The conversation begins with a definition of “chametz.” This is the term the Torah first uses to teach that Passover should involve changing what we eat.  Chametz becomes the term for what we do not eat on the holiday.

What is chametz? What makes something chametz?

Chametz is defined as food containing any amount of leavened product derived from five types of grain: wheat, barley, oats, spelt and rye.

What is “leavened?” Leavened refers to the process of fermentation which results when flour from these grains is mixed with water and allowed to sit 18 minutes or longer.  Why 18 minutes?  Just as water has a boiling point, flour has a fermentation point – 18 minutes.  After 18 minutes, the dough created by the mixture of flour and water begins to ferment and rise, creating “leavened bread”.

“Unleavened bread” (i.e. matzah) is bread made with flour ground from these same grains (usually wheat) which has been kept absolutely dry until mixed with water and then baked before this 18-minute point of fermentation or leavening. This flour, when baked, becomes a flat cake of matzah bread because the dough was not allowed to rise. The hurried nature of baking matzah before the 18-minute point is what reminds us of the hurried flight of the Israelites from Egypt during the Exodus.

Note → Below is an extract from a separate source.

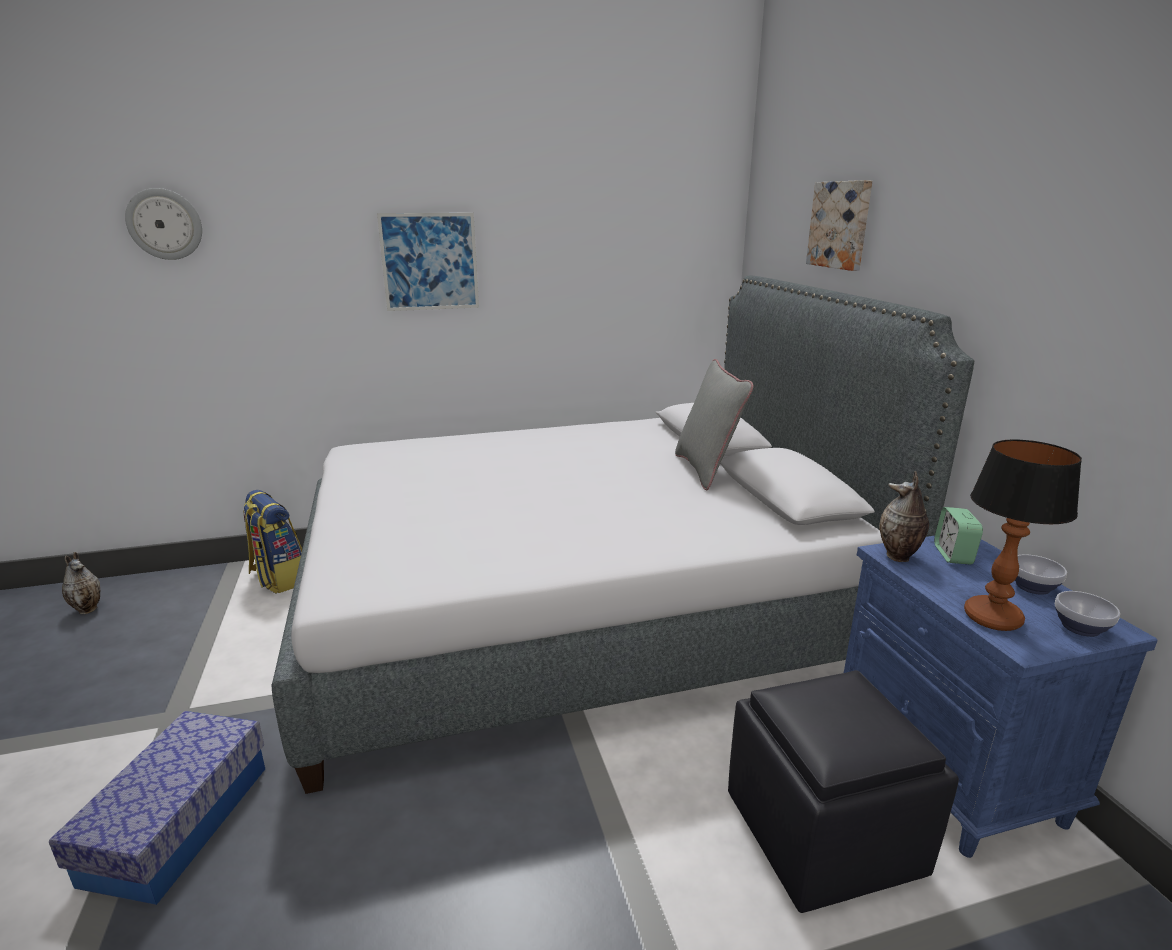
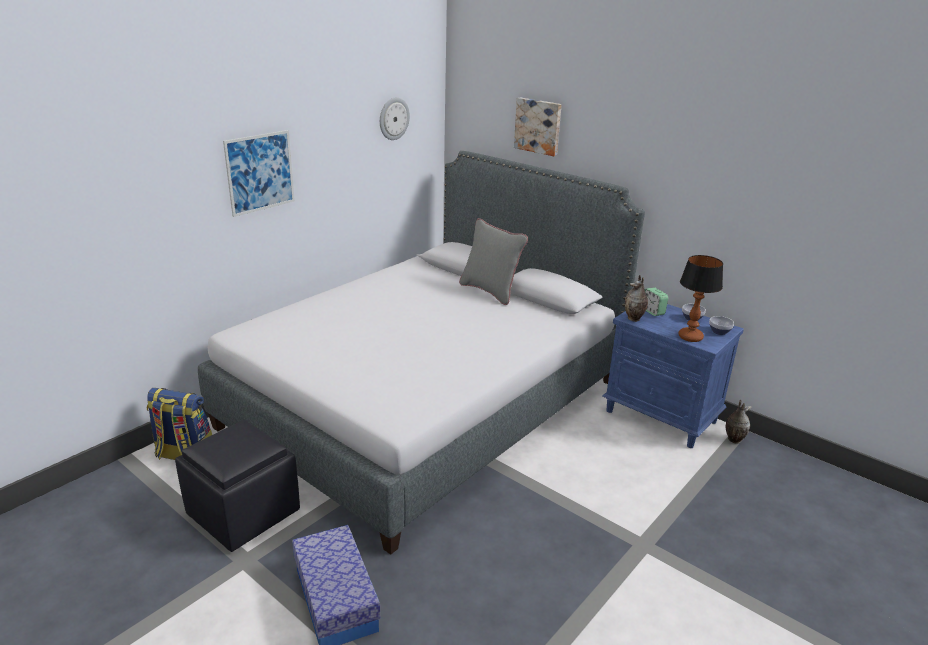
camera: 35 degrees left, 5 degrees up
vase [62,552,100,614] -> vase moved to [726,400,752,444]
wall clock [125,188,202,260] -> wall clock moved to [380,97,410,140]
black ottoman [728,670,959,913] -> black ottoman moved to [175,420,300,552]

What about kitniyot (beans and rice)

In addition to the above, Ashkenazi Jews (originally from Eastern Europe) traditionally prohibit kitniyot during Passover (rice, corn, millet and beans). The origin of the ban is unclear; it’s thought that perhaps kitniyot were considered too similar to grains. Grains and kitniyot often shared the same storage bags, so it’s possible there was concern that chametz might accidentally be mixed in with the kitniyot and consumed during Passover. Another theory is that kitniyot expand when immersed in water, which may have been perceived by the early rabbis as a form of rising or leavening. Whatever the reason, most Ashkenazi Jews today stick to the ban on kitniyot, even though it’s not technically prohibited by Torah law.  By contrast Sephardic Jews (from Spain and North Africa) do consume kitniyot during Passover and rice dishes are quite common at Sephardic Seders.

But what can we eat?

Of course it is up to each one of us to decide what is meaningful for us.   Here is a list of foods which every Jewish person will eat over Pesach (although more traditional jews may still look for a ‘kosher for passover’ label on packaging):

  • Fresh fruit, fresh vegetables
  • Eggs, fresh fish, fresh meat and poultry (although York’s policy is eggs and fish only)
  • Pure tea, pure coffee (with no cereal additives)
  • Sugar, honey, milk, cottage cheese, cream cheese
  • Butter
  • Condiments (ketchup, mayonnaise)
  • Canned goods
  • Grape juice, Wine
  • Oils,
  • Ice Cream, Yogurt
  • Potato Chips
  • Chocolate (without additions)

And just stay away from the following foods:

  • Leavened bread, rolls, bagels, muffins, croissants, doughnuts, crackers
  • Cakes (except flourless ones) and biscuits
  • Pasta

In addition, so as many Jews as practically possible can enjoy the York communal seder, we ask members not to bring kitniyot dishes, that is to say avoid dishes including rice, corn, millet and beans.